--- START ---

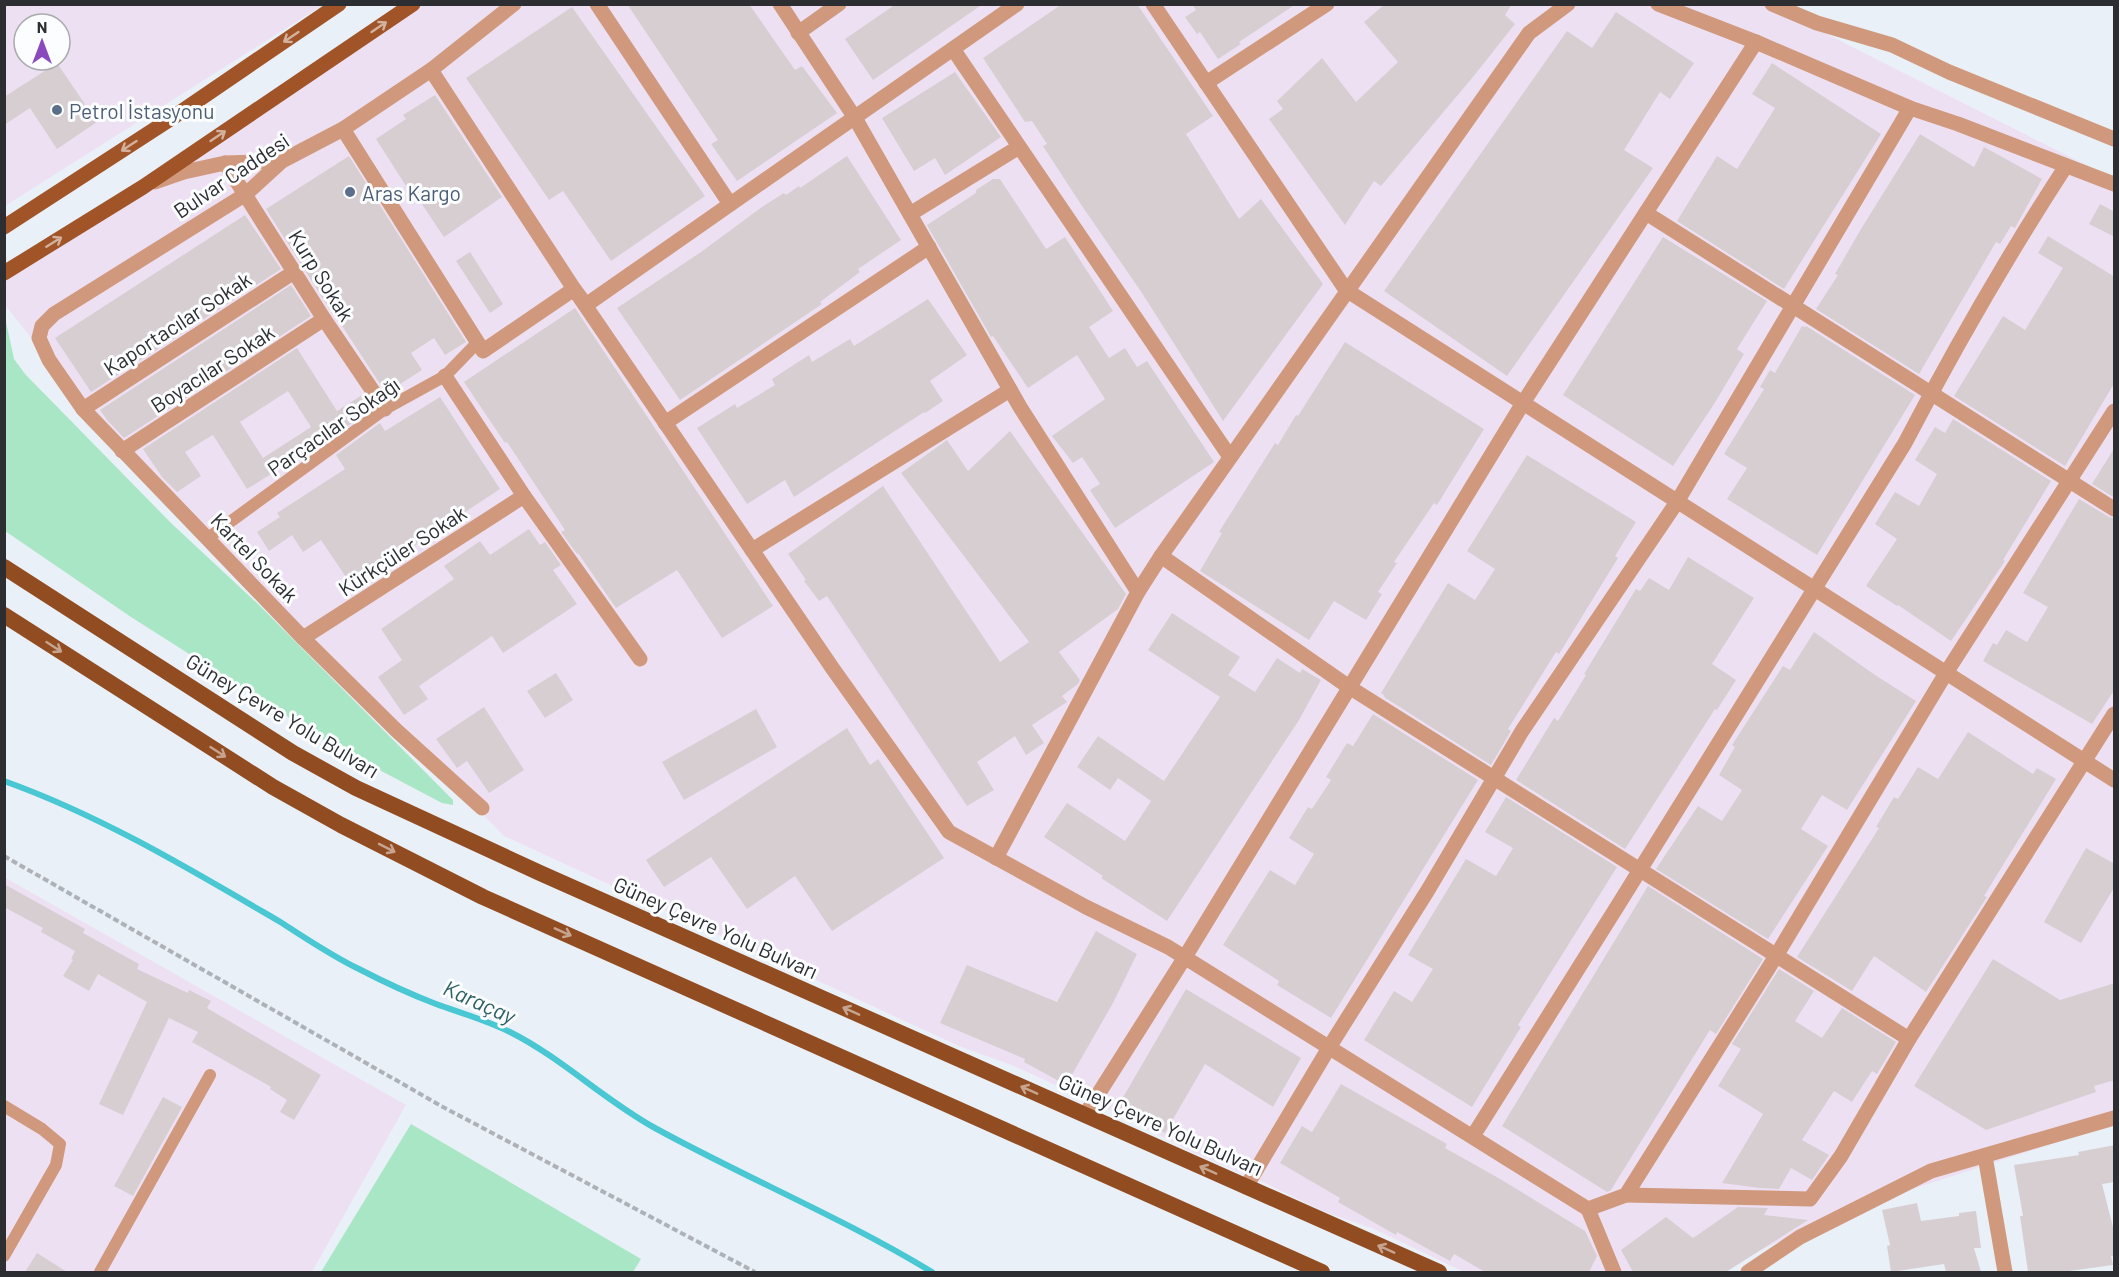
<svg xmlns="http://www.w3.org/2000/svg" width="2119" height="1277" viewBox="0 0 2119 1277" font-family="Barlow,sans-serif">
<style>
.industrial{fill:#eee0f3;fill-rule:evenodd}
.green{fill:#a9e6c6}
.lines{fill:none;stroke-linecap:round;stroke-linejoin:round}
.stream{stroke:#49c7d3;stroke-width:6}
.building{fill:#d7ced2;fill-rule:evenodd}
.path{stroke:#aeb2b8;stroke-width:4;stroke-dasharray:6 3;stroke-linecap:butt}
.service{stroke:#d0997d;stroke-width:12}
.minor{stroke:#d0997d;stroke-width:15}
.tertiary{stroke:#d0997d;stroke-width:15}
.primary{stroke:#a05428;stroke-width:15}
.trunk{stroke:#924c22;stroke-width:16}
.oneway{stroke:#d2b19e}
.oneway2{stroke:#c6a490}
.service-dot{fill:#5c6f8a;stroke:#fbfdfe;stroke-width:2}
.labels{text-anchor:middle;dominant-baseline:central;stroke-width:6;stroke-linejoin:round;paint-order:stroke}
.service-label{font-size:21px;fill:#4e5e75;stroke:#fbfdfe;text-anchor:start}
.street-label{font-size:21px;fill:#2c2e31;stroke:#fbfdfe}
.water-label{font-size:22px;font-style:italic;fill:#2b5f64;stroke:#fbfdfe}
</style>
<rect width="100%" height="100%" fill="#eaf0f7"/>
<g class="industrial">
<path d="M 5,5 L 323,5 L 5,206 ZM 24,24 L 60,24 L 60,60 L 24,60 Z"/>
<path d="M 414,5 L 1769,5 L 2114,179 L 2114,1124 L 1838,1213 L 1716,1272 L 1464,1272 L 1374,1229 L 1322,1211 L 1263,1182 L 1190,1151 L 1106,1108 L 1014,1066 L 959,1046 L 504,836 L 239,564 L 105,430 L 5,305 L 5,269 Z"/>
<path d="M 4,877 L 406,1105 L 312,1272 L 5,1272 Z"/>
</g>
<g class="green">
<path d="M 5,317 L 14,359 L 25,374 L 171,523 L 258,604 L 447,794 L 453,800 L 453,805 L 442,803 L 332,745 L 131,617 L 5,531 Z"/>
<path d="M 411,1124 L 641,1259 L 633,1272 L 321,1272 Z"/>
</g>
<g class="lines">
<path class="stream" d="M 4,781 C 102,816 193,871 282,923 C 307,939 332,956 359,969 C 384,982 410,994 436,1004 C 461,1013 486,1020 510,1032 C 562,1058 604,1100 655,1128 C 746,1178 843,1218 932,1272"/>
</g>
<g class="building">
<path d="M 627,4 L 749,4 L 795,70 L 802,66 L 837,113 L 737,181 L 711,144 L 718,140 Z"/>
<path d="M 896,4 L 983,4 L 873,80 L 845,39 Z"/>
<path d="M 1062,4 L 1137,4 L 1213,116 L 1186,134 L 1239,219 L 1261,199 L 1323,284 L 1223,421 L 1142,293 L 1082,206 L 1043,146 L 1047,144 L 1032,121 L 1025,122 L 983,58 Z"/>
<path d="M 1192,4 L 1296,4 L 1239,42 L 1241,44 L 1218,59 L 1200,32 L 1197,34 L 1185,17 L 1196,10 Z"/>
<path d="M 1385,4 L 1512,4 L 1505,15 L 1515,24 L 1473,77 L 1381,186 L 1374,181 L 1345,225 L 1269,119 L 1283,109 L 1277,101 L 1322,58 L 1356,102 L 1398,62 L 1364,22 Z"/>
<path d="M 572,7 L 705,196 L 611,261 L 563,191 L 549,200 L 466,78 Z"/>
<path d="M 1616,12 L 1694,63 L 1670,99 L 1660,92 L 1624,150 L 1653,168 L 1507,376 L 1384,291 L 1567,31 L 1592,48 Z"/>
<path d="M 57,63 L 97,122 L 57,149 L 30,108 L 4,125 L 4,97 Z"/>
<path d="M 1772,63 L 1881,134 L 1784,289 L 1677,221 L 1717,156 L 1737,169 L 1775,108 L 1752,94 Z"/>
<path d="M 955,72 L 1001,137 L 945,175 L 935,158 L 914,171 L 882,118 Z"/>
<path d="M 435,95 L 502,197 L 444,237 L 411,188 L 408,189 L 376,139 L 406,119 L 403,115 Z"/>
<path d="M 1920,134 L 1974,167 L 1984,147 L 2042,179 L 2015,228 L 2011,226 L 2000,244 L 1996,242 L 1919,374 L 1816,309 L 1838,275 L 1835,274 L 1861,229 Z"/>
<path d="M 349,156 L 466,342 L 445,355 L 434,338 L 411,353 L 422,370 L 386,393 L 333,312 L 332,313 L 266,209 Z"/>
<path d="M 847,156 L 901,240 L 858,269 L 860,272 L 820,302 L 822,304 L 680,400 L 617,308 L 701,252 L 762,207 L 784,193 L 786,195 L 799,186 L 800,188 Z"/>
<path d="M 993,179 L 1000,179 L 1046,249 L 1065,237 L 1113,311 L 1089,327 L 1109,358 L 1125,348 L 1137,367 L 1147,361 L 1214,462 L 1115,528 L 1090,490 L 1100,484 L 1082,457 L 1073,463 L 1052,436 L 1105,399 L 1077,355 L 1028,388 L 993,336 L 991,337 L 927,225 L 976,193 L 976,190 Z"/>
<path d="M 2100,204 L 2115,212 L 2115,237 L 2089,224 Z"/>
<path d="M 245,215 L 281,269 L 91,392 L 55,338 Z"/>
<path d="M 2048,236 L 2115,277 L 2115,382 L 2065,466 L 1954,396 L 2003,316 L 2025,330 L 2063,268 L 2038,253 Z"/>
<path d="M 1663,237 L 1767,301 L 1737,349 L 1744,354 L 1714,404 L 1673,466 L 1563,395 Z"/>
<path d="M 470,252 L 503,304 L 490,313 L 456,261 Z"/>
<path d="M 291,285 L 311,316 L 124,438 L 107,420 L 100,410 Z"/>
<path d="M 928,299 L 967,355 L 930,381 L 943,401 L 925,413 L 924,412 L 794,497 L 785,480 L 747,504 L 697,428 L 735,404 L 737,408 L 775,385 L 772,379 L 809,355 L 812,362 L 850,339 L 854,346 Z"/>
<path d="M 575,308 L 773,606 L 722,638 L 677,570 L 616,608 L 578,553 L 577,554 L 561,532 L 565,530 L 507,442 L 505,443 L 464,382 Z"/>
<path d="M 1802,326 L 1805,327 L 1806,326 L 1915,395 L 1817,555 L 1727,499 L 1747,468 L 1724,454 L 1764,389 L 1760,387 L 1770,370 L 1775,373 Z"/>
<path d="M 1345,342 L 1484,429 L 1437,505 L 1434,503 L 1394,562 L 1397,563 L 1378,592 L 1382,594 L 1366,620 L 1334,601 L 1309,640 L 1200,571 L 1222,533 L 1219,532 L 1275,443 L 1278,445 L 1296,415 L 1298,416 Z"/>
<path d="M 297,348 L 337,411 L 362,395 L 371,409 L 327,441 L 311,449 L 247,489 L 213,435 L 211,436 L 185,452 L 201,476 L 177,492 L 162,477 L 143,449 ZM 288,391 L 311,427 L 263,458 L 240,422 Z"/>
<path d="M 440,397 L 500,489 L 462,514 L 463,515 L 352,586 L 321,540 L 303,552 L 292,535 L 269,551 L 257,532 L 280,517 L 277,513 L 345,469 L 336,455 L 380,423 L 385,431 Z"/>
<path d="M 1953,419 L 2051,481 L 2003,560 L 2005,561 L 1951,641 L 1898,605 L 1897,606 L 1866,586 L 1897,539 L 1875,524 L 1895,492 L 1919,506 L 1937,474 L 1915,460 L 1935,427 L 1945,433 Z"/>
<path d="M 1010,431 L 1126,594 L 1118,609 L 1059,652 L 1080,680 L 1078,684 L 1062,696 L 1067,702 L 1032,725 L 1044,743 L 1026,755 L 1015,736 L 977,762 L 994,790 L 967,806 L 827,596 L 819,601 L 804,581 L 806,580 L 788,554 L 883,486 L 1000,662 L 1029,642 L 901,473 L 947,440 L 968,471 Z"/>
<path d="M 2115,447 L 2115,498 L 2092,484 Z"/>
<path d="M 1527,455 L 1636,522 L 1615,556 L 1618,558 L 1559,654 L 1556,652 L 1508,729 L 1511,731 L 1491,765 L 1384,697 L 1385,696 L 1381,693 L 1448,583 L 1475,600 L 1495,569 L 1467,551 Z"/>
<path d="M 2079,499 L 2109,517 L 2115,519 L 2115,689 L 2092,724 L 1983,661 L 1993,643 L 1997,645 L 2006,630 L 2027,642 L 2048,607 L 2023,593 Z"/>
<path d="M 529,529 L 540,545 L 545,542 L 561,565 L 553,570 L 577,604 L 503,653 L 492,636 L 419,686 L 428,699 L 404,715 L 378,677 L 402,660 L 381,629 L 454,579 L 444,566 L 480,541 L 490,555 Z"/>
<path d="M 1688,557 L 1754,598 L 1712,664 L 1736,680 L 1717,710 L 1715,709 L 1625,849 L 1516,780 L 1554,718 L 1558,721 L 1586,675 L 1584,674 L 1636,589 L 1640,591 L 1649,578 L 1669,590 Z"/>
<path d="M 1172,613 L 1240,657 L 1228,675 L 1255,692 L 1277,658 L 1300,673 L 1302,669 L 1321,680 L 1299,720 L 1167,921 L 1101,878 L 1103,876 L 1044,837 L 1067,803 L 1125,841 L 1151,801 L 1118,778 L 1110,790 L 1077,767 L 1098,736 L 1164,781 L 1220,697 L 1148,650 Z"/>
<path d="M 1814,632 L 1875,675 L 1916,701 L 1847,810 L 1822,795 L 1801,829 L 1828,846 L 1768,939 L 1656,869 L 1698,806 L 1722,821 L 1742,790 L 1719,775 L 1735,747 L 1732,745 L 1783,666 L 1790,670 Z"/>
<path d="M 556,673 L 573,700 L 545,718 L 527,691 Z"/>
<path d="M 484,707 L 524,770 L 489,793 L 467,761 L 457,768 L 436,739 Z"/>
<path d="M 756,709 L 777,747 L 684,800 L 662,762 Z"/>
<path d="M 1373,714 L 1478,780 L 1331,1018 L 1277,985 L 1279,981 L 1223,945 L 1270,870 L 1295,885 L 1314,854 L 1289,838 L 1308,807 L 1312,809 L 1331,780 L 1326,777 L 1347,743 L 1353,746 Z"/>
<path d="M 847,728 L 870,765 L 878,759 L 944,858 L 832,931 L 795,876 L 747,909 L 711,857 L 664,887 L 646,860 Z"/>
<path d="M 1968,732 L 2033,774 L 2037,768 L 2056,779 L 1984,896 L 1987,897 L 1926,992 L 1874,956 L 1852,991 L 1797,957 L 1879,828 L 1876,827 L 1894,797 L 1898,799 L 1918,767 L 1938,779 Z"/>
<path d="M 1506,797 L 1617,867 L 1518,1025 L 1521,1027 L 1472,1107 L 1364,1040 L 1394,991 L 1412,1002 L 1433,969 L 1408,955 L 1466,859 L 1496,876 L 1513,848 L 1485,832 Z"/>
<path d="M 2086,848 L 2115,864 L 2115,886 L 2081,943 L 2044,922 Z"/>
<path d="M 4,884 L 85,929 L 83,933 L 139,964 L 137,969 L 188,993 L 189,990 L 211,1001 L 207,1008 L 321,1075 L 294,1120 L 280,1112 L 287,1100 L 270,1089 L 271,1087 L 192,1042 L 198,1032 L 169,1018 L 123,1115 L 99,1104 L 147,1002 L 98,974 L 89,991 L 63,976 L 73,960 L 71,959 L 75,951 L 41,932 L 43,928 L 4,907 Z"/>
<path d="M 1648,886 L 1763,959 L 1716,1034 L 1710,1030 L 1611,1190 L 1607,1192 L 1502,1126 Z"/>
<path d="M 1096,931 L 1137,954 L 1113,1003 L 1066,1085 L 1024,1062 L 1025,1059 L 940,1023 L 967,965 L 1057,1002 Z"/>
<path d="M 1993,959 L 2060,1000 L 2115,983 L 2115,1080 L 2094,1086 L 2096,1092 L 1986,1130 L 1914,1086 Z"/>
<path d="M 1779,969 L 1814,991 L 1795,1021 L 1822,1038 L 1842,1008 L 1896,1042 L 1877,1074 L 1872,1071 L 1852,1102 L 1834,1091 L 1802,1140 L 1829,1155 L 1812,1180 L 1791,1168 L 1779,1189 L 1760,1188 L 1722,1183 L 1763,1114 L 1718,1086 L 1741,1049 L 1732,1044 Z"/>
<path d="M 1186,989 L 1301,1058 L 1273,1107 L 1205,1064 L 1165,1133 L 1118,1106 Z"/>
<path d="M 1341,1084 L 1447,1144 L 1445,1148 L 1502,1180 L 1585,1231 L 1597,1256 L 1589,1272 L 1485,1272 L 1454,1254 L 1450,1261 L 1397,1232 L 1396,1235 L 1338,1202 L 1340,1198 L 1280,1163 L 1302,1126 L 1312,1132 Z"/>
<path d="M 163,1097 L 182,1107 L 133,1196 L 114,1186 Z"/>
<path d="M 2115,1145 L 2115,1182 L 2102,1184 L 2115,1235 L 2115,1256 L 2111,1256 L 2113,1265 L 2062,1272 L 2028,1272 L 2020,1216 L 2023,1216 L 2014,1165 L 2079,1155 L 2078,1152 Z"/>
<path d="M 1917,1203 L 1921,1221 L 1959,1216 L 1959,1213 L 1976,1211 L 1981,1248 L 1974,1248 L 1981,1272 L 1946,1272 L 1944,1264 L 1891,1272 L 1887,1246 L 1890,1245 L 1882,1210 Z"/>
<path d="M 1738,1207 L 1768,1208 L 1764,1215 L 1808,1220 L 1726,1272 L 1633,1272 L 1621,1250 L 1666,1217 L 1693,1238 Z"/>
<path d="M 37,1253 L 67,1272 L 25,1272 Z"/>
</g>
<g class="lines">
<path class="path" d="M 4,856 L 443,1107 L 755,1272"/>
<g class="service">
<path d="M 208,538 L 385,409 L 445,376 L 477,343"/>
<path d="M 4,1106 L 42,1129 L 60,1144 L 56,1165 L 4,1256"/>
<path d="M 100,1272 L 210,1075"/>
</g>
<g class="minor">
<path d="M 597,4 L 730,204"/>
<path d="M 780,4 L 855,118 L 1020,407 L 1138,592"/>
<path d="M 1153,4 L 1346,290 L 2114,780"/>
<path d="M 1658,4 L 1756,42 L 1910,108 L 1958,124 L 2114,184"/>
<path d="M 1772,4 L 1817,23 L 1892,45 L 1949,72 L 2114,139"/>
<path d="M 798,33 L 839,4"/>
<path d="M 953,49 L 1230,457"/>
<path d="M 431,70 L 574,289 L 752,550 L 833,669 L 949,832 L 1086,907 L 1168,947 L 1588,1209 L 1614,1272"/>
<path d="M 1206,83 L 1327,4"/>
<path d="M 343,129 L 483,351 L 574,289 L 586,305 L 1017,4"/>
<path d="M 225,163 L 324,319 L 385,409"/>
<path d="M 1646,213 L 2114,509"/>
<path d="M 910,214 L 1019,147"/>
<path d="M 445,376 L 524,496 L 640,659"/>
<path d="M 83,409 L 294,272"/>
<path d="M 665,423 L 929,247"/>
<path d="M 122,451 L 324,319"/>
<path d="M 752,550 L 1010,390"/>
<path d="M 1161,556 L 1349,687 L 1909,1039"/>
<path d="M 303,638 L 524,496"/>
<path d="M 482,808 L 396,730 L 303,638 L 83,409 L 49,360 L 39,338 L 42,326 L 54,314 L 246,194 L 282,161 L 343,129 L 431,70 L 514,4"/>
<path d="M 996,858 L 1138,592 L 1161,556 L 1529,33 L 1568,4"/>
<path d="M 1085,1115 L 1185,957 L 1523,403 L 1756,42"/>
<path d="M 1473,1136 L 1620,902 L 1905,443 C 1954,349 2008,255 2066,166"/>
<path d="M 1985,1156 L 2005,1272"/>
<path d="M 1246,1187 L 1330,1046 L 1428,890 L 1522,731 L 1677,502 L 1910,108"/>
<path d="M 1626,1195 L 1810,1199 L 1841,1156 L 1909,1039 L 2114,714"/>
<path d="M 1588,1209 L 1626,1195 L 1776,956 L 1946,673 L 2114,411"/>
<path d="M 1748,1272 L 1800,1237 L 1931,1171 L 2114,1118"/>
</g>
<path class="tertiary" d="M 155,182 L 184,172 L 225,163 L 282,161"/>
<g class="primary">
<path d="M 4,227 L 172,118 L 339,4"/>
<path d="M 4,273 L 143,187 L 413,4"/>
</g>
<g class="trunk">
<path d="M 4,567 L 293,753 L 356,788 L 540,873 L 1439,1272"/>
<path d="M 4,615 L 273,787 L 341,825 L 483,897 L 1322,1272"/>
</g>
</g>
<defs><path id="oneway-shaft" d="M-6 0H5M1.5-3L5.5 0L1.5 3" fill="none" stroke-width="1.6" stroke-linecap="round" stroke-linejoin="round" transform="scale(1.5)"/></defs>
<g class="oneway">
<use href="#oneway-shaft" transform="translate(379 27) rotate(-34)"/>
<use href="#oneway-shaft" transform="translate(291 37) rotate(146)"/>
<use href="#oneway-shaft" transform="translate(218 136) rotate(-34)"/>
<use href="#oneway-shaft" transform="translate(129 146) rotate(147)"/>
<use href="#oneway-shaft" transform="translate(54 242) rotate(-32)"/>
</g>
<g class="oneway2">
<use href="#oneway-shaft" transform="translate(54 647) rotate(33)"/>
<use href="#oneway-shaft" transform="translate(218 752) rotate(33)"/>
<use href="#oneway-shaft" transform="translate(387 848) rotate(27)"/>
<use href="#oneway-shaft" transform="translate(563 932) rotate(24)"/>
<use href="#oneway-shaft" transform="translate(851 1011) rotate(-156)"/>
<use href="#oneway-shaft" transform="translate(1029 1090) rotate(-156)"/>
<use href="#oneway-shaft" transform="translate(1208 1170) rotate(-156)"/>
<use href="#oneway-shaft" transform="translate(1386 1249) rotate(-156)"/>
</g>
<g class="service-dot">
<circle cx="57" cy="110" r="6"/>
<circle cx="350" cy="192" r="6"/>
</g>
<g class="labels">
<g class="service-label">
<text x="69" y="110">Petrol İstasyonu</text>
<text x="362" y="192">Aras Kargo</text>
</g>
<g class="street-label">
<text transform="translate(231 175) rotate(-34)">Bulvar Caddesi</text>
<text transform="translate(322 275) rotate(58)">Kurp Sokak</text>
<text transform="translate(177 323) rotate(-33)">Kaportacılar Sokak</text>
<text transform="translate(212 368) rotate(-33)">Boyacılar Sokak</text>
<text transform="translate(333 426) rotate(-35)">Parçacılar Sokağı</text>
<text transform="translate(402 550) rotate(-33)">Kürkçüler Sokak</text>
<text transform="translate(255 557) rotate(46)">Kartel Sokak</text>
<text transform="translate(283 715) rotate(31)">Güney Çevre Yolu Bulvarı</text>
<text transform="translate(716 927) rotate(24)">Güney Çevre Yolu Bulvarı</text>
<text transform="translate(1161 1124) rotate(24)">Güney Çevre Yolu Bulvarı</text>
</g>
<g class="water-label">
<text transform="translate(480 1001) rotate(24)">Karaçay</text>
</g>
</g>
<rect width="2119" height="1277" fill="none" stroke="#2c2e31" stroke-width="12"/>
<g transform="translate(42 42)"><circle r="28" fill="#fbfdfe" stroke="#a8aaac" stroke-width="1.5"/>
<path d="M0-4.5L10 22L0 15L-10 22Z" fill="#8b49be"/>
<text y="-9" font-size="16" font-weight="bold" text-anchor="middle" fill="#2c2e31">N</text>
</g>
</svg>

--- END ---

Count the lines in the entries above that hold the string "rule", and give that count without any other text.

2